■ TEXTAUSZUG
——————————

Am Schluss des Konzerts, im Finale von Schuberts Großer C-Dur-Symphonie, lachen die zwei Cellisten in der dritten Reihe sich an. Geben ihr Äußerstes, spielen um die Wette, miteinander, umeinander herum. Ein Wirbel, ein Rausch. Simon Rattle, der Animateur auf dem Podest, hat sie angesteckt. Schon bei Haydns G-Dur-Symphonie Nr. 88 zu Beginn des Abends hatte er die Philharmoniker förmlich provoziert: Lasst alle Vornehmheit fahren! Vergesst die Perfektion, euren berühmten Sound! Hört aufeinander, redet miteinander und hört Haydn zu: seinem Humor, seinen Bizarrerien und seinen verwegenen Experimenten mit der Mechanik klassischer Floskeln.

——————————

■ ANFORDERUNG
Schreibe bitte den gesamten Textauszug über das Konzert wortgetreu ab.

[Gesammelte Daten]
——————————

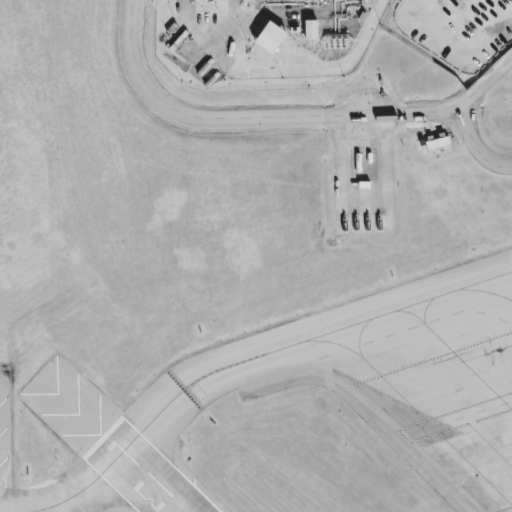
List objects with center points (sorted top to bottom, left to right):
building: (214, 1)
road: (454, 17)
road: (254, 20)
parking lot: (449, 27)
road: (229, 29)
building: (270, 37)
building: (278, 41)
road: (455, 51)
road: (311, 63)
road: (286, 73)
road: (289, 117)
road: (477, 145)
airport: (255, 256)
airport taxiway: (498, 289)
airport taxiway: (459, 355)
airport taxiway: (249, 358)
airport apron: (449, 358)
airport taxiway: (425, 415)
road: (460, 416)
airport runway: (140, 474)
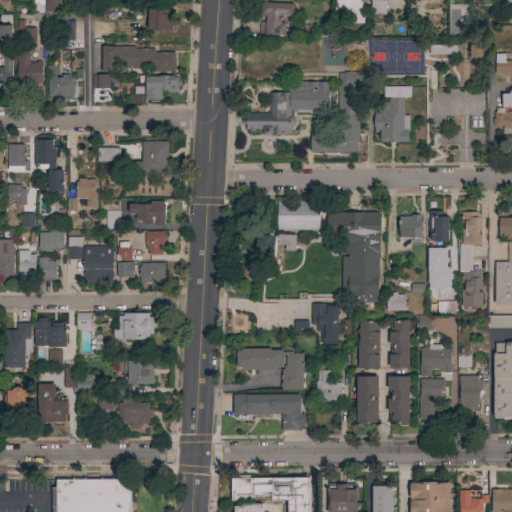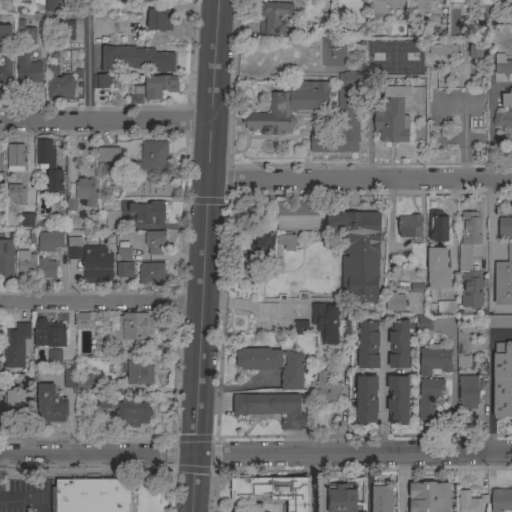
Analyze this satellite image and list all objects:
building: (37, 3)
building: (52, 5)
building: (49, 6)
building: (377, 7)
building: (376, 8)
building: (350, 9)
building: (348, 11)
building: (274, 17)
building: (159, 19)
building: (273, 19)
building: (158, 21)
building: (65, 30)
building: (5, 32)
building: (5, 32)
building: (67, 32)
building: (24, 35)
building: (28, 36)
building: (442, 49)
building: (441, 50)
building: (474, 53)
building: (476, 53)
building: (136, 59)
road: (84, 60)
building: (134, 60)
building: (502, 65)
building: (502, 66)
building: (28, 70)
building: (27, 71)
building: (5, 73)
building: (5, 76)
building: (105, 81)
building: (99, 83)
road: (502, 84)
building: (58, 86)
building: (157, 86)
building: (60, 87)
building: (158, 87)
building: (506, 99)
building: (505, 100)
building: (289, 107)
building: (287, 108)
building: (392, 115)
building: (343, 117)
building: (390, 117)
road: (105, 119)
building: (341, 120)
building: (503, 120)
building: (503, 121)
road: (491, 126)
road: (501, 138)
building: (44, 153)
building: (106, 155)
building: (108, 155)
building: (0, 157)
building: (1, 157)
building: (153, 157)
building: (16, 158)
building: (14, 159)
building: (151, 160)
building: (49, 166)
road: (360, 179)
building: (1, 181)
building: (53, 181)
building: (86, 191)
building: (85, 192)
building: (16, 194)
building: (14, 195)
building: (149, 212)
building: (146, 213)
building: (297, 215)
building: (296, 217)
building: (27, 220)
building: (112, 220)
building: (26, 222)
building: (409, 226)
building: (438, 226)
building: (408, 227)
building: (436, 228)
building: (504, 228)
building: (506, 234)
building: (286, 240)
building: (49, 241)
building: (49, 242)
building: (285, 242)
building: (153, 244)
building: (154, 244)
building: (264, 245)
building: (265, 246)
building: (74, 248)
building: (72, 249)
building: (131, 249)
building: (508, 252)
building: (357, 254)
building: (358, 254)
road: (202, 255)
building: (6, 259)
building: (5, 260)
building: (469, 260)
building: (468, 262)
building: (25, 264)
building: (26, 264)
building: (96, 264)
building: (98, 264)
building: (46, 268)
building: (438, 268)
building: (125, 269)
building: (45, 270)
building: (436, 270)
building: (123, 271)
building: (151, 273)
building: (150, 274)
building: (503, 283)
building: (502, 284)
building: (395, 302)
road: (99, 303)
building: (393, 303)
road: (250, 306)
building: (445, 307)
building: (444, 308)
building: (83, 321)
building: (325, 321)
building: (499, 321)
building: (81, 322)
building: (498, 322)
building: (324, 323)
building: (423, 324)
building: (132, 326)
building: (424, 326)
building: (132, 328)
building: (301, 328)
building: (48, 333)
building: (47, 335)
building: (399, 345)
building: (17, 346)
building: (366, 346)
building: (368, 346)
building: (14, 347)
building: (397, 347)
building: (53, 356)
building: (54, 357)
building: (434, 359)
building: (257, 360)
building: (432, 361)
building: (463, 361)
building: (274, 365)
building: (136, 370)
building: (291, 372)
building: (137, 374)
building: (74, 380)
building: (76, 380)
building: (502, 381)
building: (501, 382)
building: (326, 389)
building: (325, 390)
building: (469, 391)
road: (383, 393)
building: (467, 394)
building: (429, 398)
building: (366, 399)
building: (428, 399)
building: (365, 400)
building: (398, 400)
building: (15, 401)
building: (106, 401)
building: (397, 401)
building: (17, 405)
building: (50, 405)
building: (105, 405)
building: (48, 406)
building: (271, 408)
building: (269, 409)
building: (132, 413)
building: (132, 414)
road: (353, 455)
road: (97, 456)
road: (313, 483)
road: (366, 483)
road: (403, 483)
building: (273, 490)
building: (270, 492)
building: (91, 495)
building: (90, 496)
building: (341, 497)
building: (429, 497)
building: (339, 498)
building: (428, 498)
building: (380, 499)
building: (382, 499)
building: (501, 500)
building: (500, 501)
building: (469, 503)
building: (472, 504)
building: (248, 508)
building: (249, 508)
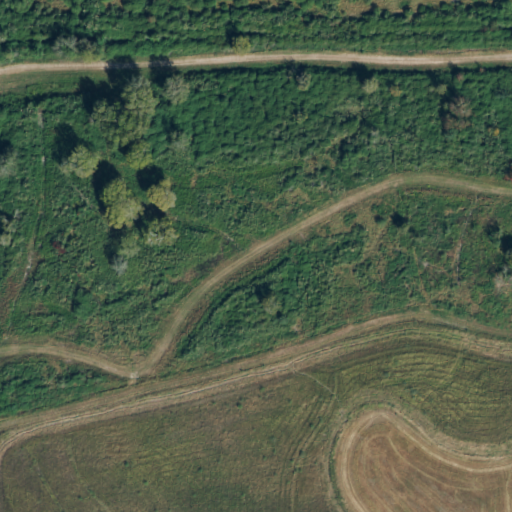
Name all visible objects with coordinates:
road: (250, 258)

——————————

■ LÖSUNG
Am Schluss des Konzerts, im Finale von Schuberts Großer C-Dur-Symphonie, lachen die zwei Cellisten in der dritten Reihe sich an. Geben ihr Äußerstes, spielen um die Wette, miteinander, umeinander herum. Ein Wirbel, ein Rausch. Simon Rattle, der Animateur auf dem Podest, hat sie angesteckt. Schon bei Haydns G-Dur-Symphonie Nr. 88 zu Beginn des Abends hatte er die Philharmoniker förmlich provoziert: Lasst alle Vornehmheit fahren! Vergesst die Perfektion, euren berühmten Sound! Hört aufeinander, redet miteinander und hört Haydn zu: seinem Humor, seinen Bizarrerien und seinen verwegenen Experimenten mit der Mechanik klassischer Floskeln.